Thus, algorithmic methods of information processing even theoretically are not sufficient to model the processes of cognition. But that was not the only reason why cognitive science applied to the concept of networks. The fact is that the structure of the human brain has nothing to do with the Turing machine but is a network of neurons, and this neural network is in many cases a much more efficient means of processing information.
Examples of tasks which neural networks perform much faster than even the most advanced computer relate just to the most basic functions of the body: sight, hearing, movement coordination. In order to calculate these actions in digital (symbolic) form, the computer would require several hours. The body performs them in a fraction of a second.

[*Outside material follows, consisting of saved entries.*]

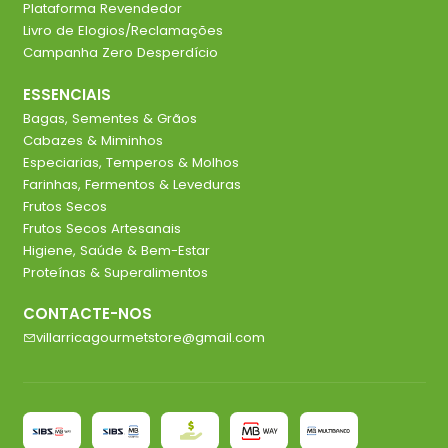
Plataforma Revendedor
Livro de Elogios/Reclamações
Campanha Zero Desperdício
ESSENCIAIS
Bagas, Sementes & Grãos
Cabazes & Miminhos
Especiarias, Temperos & Molhos
Farinhas, Fermentos & Leveduras
Frutos Secos
Frutos Secos Artesanais
Higiene, Saúde & Bem-Estar
Proteínas & Superalimentos
CONTACTE-NOS
villarricagourmetstore@gmail.com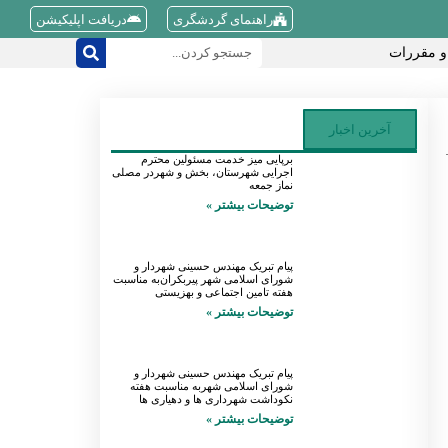
راهنمای گردشگری
دریافت اپلیکیشن
و مقررات
آخرین اخبار
برپایی میز خدمت مسئولین محترم
اجرایی شهرستان، بخش و شهردر مصلی
نماز جمعه
توضیحات بیشتر »
پیام تبریک مهندس حسینی شهردار و
شورای اسلامی شهر پیربکران‌به مناسبت
هفته تامین اجتماعی و بهزیستی
توضیحات بیشتر »
پیام تبریک مهندس حسینی شهردار و
شورای اسلامی شهربه مناسبت هفته
نکوداشت شهرداری ها و دهیاری ها
توضیحات بیشتر »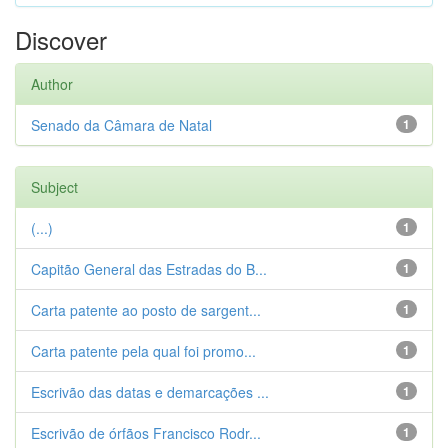
Discover
Author
Senado da Câmara de Natal
1
Subject
(...)
1
Capitão General das Estradas do B...
1
Carta patente ao posto de sargent...
1
Carta patente pela qual foi promo...
1
Escrivão das datas e demarcações ...
1
Escrivão de órfãos Francisco Rodr...
1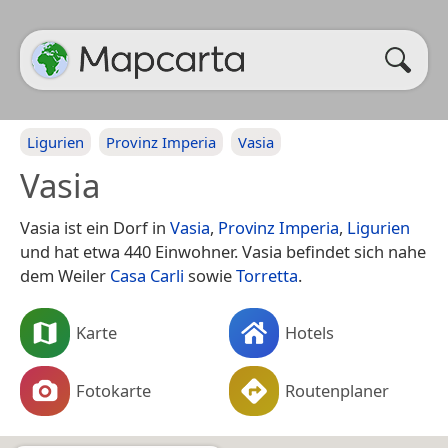
Ligurien
Provinz Imperia
Vasia
Vasia
Vasia ist ein Dorf in
Vasia
,
Provinz Imperia
,
Ligurien
und hat etwa 440 Einwohner. Vasia befindet sich nahe
dem Weiler
Casa Carli
sowie
Torretta
.
Karte
Hotels
Fotokarte
Routenplaner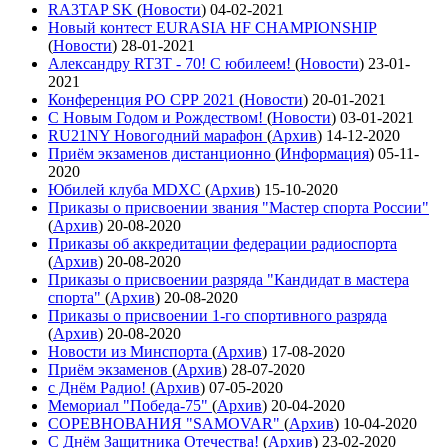
RA3TAP SK
(
Новости
)
04-02-2021
Новый контест EURASIA HF CHAMPIONSHIP
(
Новости
)
28-01-2021
Александру RT3T - 70! С юбилеем!
(
Новости
)
23-01-
2021
Конференция РО СРР 2021
(
Новости
)
20-01-2021
С Новым Годом и Рождеством!
(
Новости
)
03-01-2021
RU21NY Новогодний марафон
(
Архив
)
14-12-2020
Приём экзаменов дистанционно
(
Информация
)
05-11-
2020
Юбилей клуба MDXC
(
Архив
)
15-10-2020
Приказы о присвоении звания "Мастер спорта России"
(
Архив
)
20-08-2020
Приказы об аккредитации федерации радиоспорта
(
Архив
)
20-08-2020
Приказы о присвоении разряда "Кандидат в мастера
спорта"
(
Архив
)
20-08-2020
Приказы о присвоении 1-го спортивного разряда
(
Архив
)
20-08-2020
Новости из Минспорта
(
Архив
)
17-08-2020
Приём экзаменов
(
Архив
)
28-07-2020
с Днём Радио!
(
Архив
)
07-05-2020
Мемориал "Победа-75"
(
Архив
)
20-04-2020
СОРЕВНОВАНИЯ "SAMOVAR"
(
Архив
)
10-04-2020
С Днём Защитника Отечества!
(
Архив
)
23-02-2020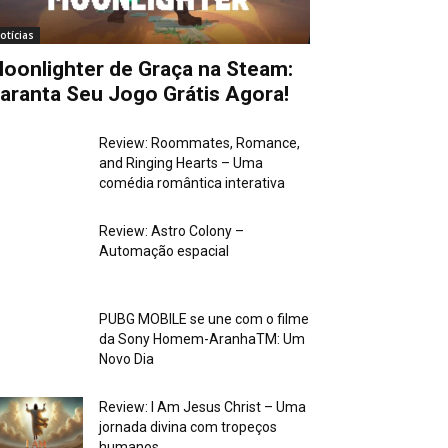
otícias
oonlighter de Graça na Steam:
aranta Seu Jogo Grátis Agora!
Review: Roommates, Romance,
and Ringing Hearts – Uma
comédia romântica interativa
Review: Astro Colony –
Automação espacial
PUBG MOBILE se une com o filme
da Sony Homem-AranhaTM: Um
Novo Dia
Review: I Am Jesus Christ – Uma
jornada divina com tropeços
humanos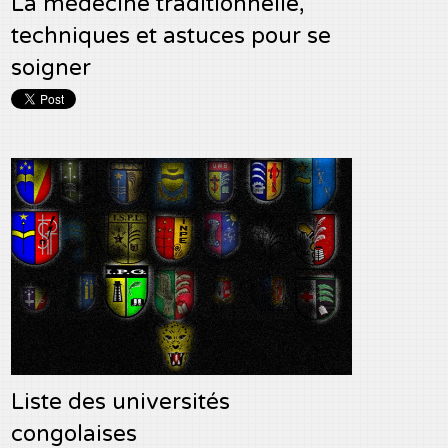
La médecine traditionnelle,
techniques et astuces pour se
soigner
Liste des universités
congolaises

Picture 6. Brain neurons12
Because of this, a different direction emerged within the cognitive science, engaged in the study of information networks, of which the most typical are networks of abstract (or artificial) neurons. This direction is referred to as connectionist.
Work on artificial neural networks, commonly referred to as ‘neural networks’, has been motivated right from its inception by the recognition that the human brain computes in an entirely different way from the conventional digital computer. The brain is a highly complex, nonlinear, and parallel computer (information-processing system). It has the capability to organize its structural constituents, known as neurons, so as to perform certain computations (e.g., pattern recognition, perception, and motor control) many times faster than the fastest digital computer in existence today13.

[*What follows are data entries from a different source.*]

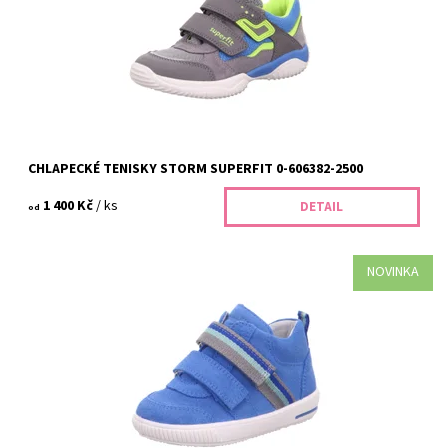
Kód:
396/26
Značka:
Superfit
Záruka:
2 roky
CHLAPECKÉ TENISKY STORM SUPERFIT 0-606382-2500
1 400 Kč
/ ks
DETAIL
od
NOVINKA
Dětské tenisky Superfit 1-000354-8000 jsou ideální volbou pro
zdravé obouvání vašich dětí. Kvalitní materiály, moderní design a
pohodlné nošení...
Dostupnost:
Skladem
Kód:
304/21
Značka:
Superfit
Záruka:
2 roky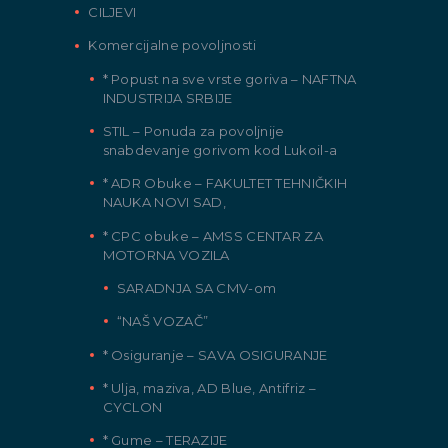
CILJEVI
Komercijalne povoljnosti
* Popust na sve vrste goriva – NAFTNA
INDUSTRIJA SRBIJE
STIL – Ponuda za povoljnije
snabdevanje gorivom kod Lukoil-a
* ADR Obuke – FAKULTET TEHNIČKIH
NAUKA NOVI SAD,
* CPC obuke – AMSS CENTAR ZA
MOTORNA VOZILA
SARADNJA SA CMV-om
“NAŠ VOZAČ”
* Osiguranje – SAVA OSIGURANJE
* Ulja, maziva, AD Blue, Antifriz –
CYCLON
* Gume – TERAZIJE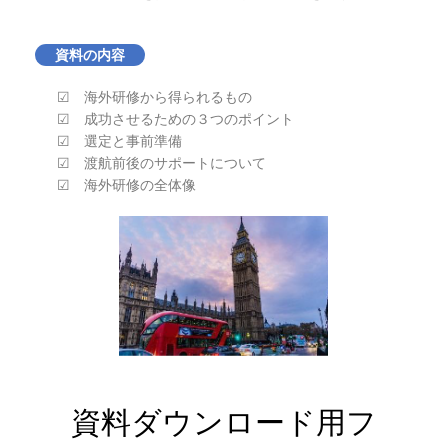
資料の内容
☑ 海外研修から得られるもの
☑ 成功させるための３つのポイント
☑ 選定と事前準備
☑ 渡航前後のサポートについて
☑ 海外研修の全体像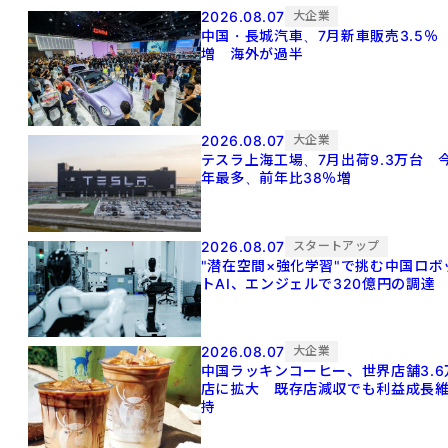
2026.08.07
大企業
中国・長城汽車、7月新車販売3.5％
増 海外が過半
2026.08.07
大企業
テスラ上海工場、7月出荷9.3万台 
年最多、前年比38％増
2026.08.07
スタートアップ
"潜在空間×強化学習"で挑む中国ロボ
トAI、エンジェルで320億円の調達
2026.08.07
大企業
中国ラッキンコーヒー、世界店舗3.6
店に拡大 既存店減収でも利益成長
持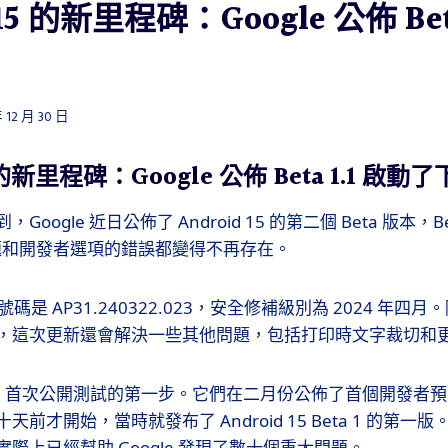
 15 的新里程碑：Google 公佈 Bet
 12 月 30 日
5 的新里程碑：Google 公佈 Beta 1.1 啟動
oogle 近日公佈了 Android 15 的第二個 Beta 版本，B
問題和開發者選項的錯誤都變得不再存在。
版本號碼是 AP31.240322.023，安全修補級別為 2024 年四月
，這次更新還會解決一些其他問題，包括打印時文字裁切和
id 15 首次公開測試的第一步。它們在二月份公佈了首個開發
前才開始，當時就發布了 Android 15 Beta 1 的第
際上已經幫助 Google 發現了數十個重大問題。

Connectionism (and neural networks) - is almost synonymous with the concept of Parallel Distributed Processing of information, PDP 14.

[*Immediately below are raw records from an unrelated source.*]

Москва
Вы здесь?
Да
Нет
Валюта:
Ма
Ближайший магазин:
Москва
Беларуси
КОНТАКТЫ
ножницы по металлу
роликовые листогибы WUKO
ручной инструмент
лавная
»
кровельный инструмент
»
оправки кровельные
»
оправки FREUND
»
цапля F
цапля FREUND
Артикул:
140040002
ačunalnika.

Artificial neural networks are a system of interconnected and interacting simple elements (artificial neurons). Each network element has to deal only with the signals that it periodically receives and signals that it periodically sends to other elements.
Picture 7. Simple neural network. White color indicates the input neurons, gray - hidden neurons, black – the output neuron 15
Artificial neural network has the following characteristics:•
Activation function: each neuron in the network generates its own signal in response to the strength of signals coming to it,
A set of synapses, i.e. connections that transmit signals from one neuron to another (shown in the figure by arrows)
Weights: the signal going from neuron i to neuron j is enhanced or weakened; this is done by its multiplying by the weight wij.
For a given network, the activation function and the set of connections remain constant, while the set of weights may change. That is how the network is configured to solve a specific problems. Neural networks are not programmed like a computer, they are trained. For this purpose, some rule of correcting the weights wij is used in such a way that the results of the network operation are gradually approaching the desired effect.
Both the activation function, and the rules adjusting the weights are usually very simple. Nevertheless, it turns out that such networks of simple elements can by repeated ‘training’ be taught to perform fairly complicated actions.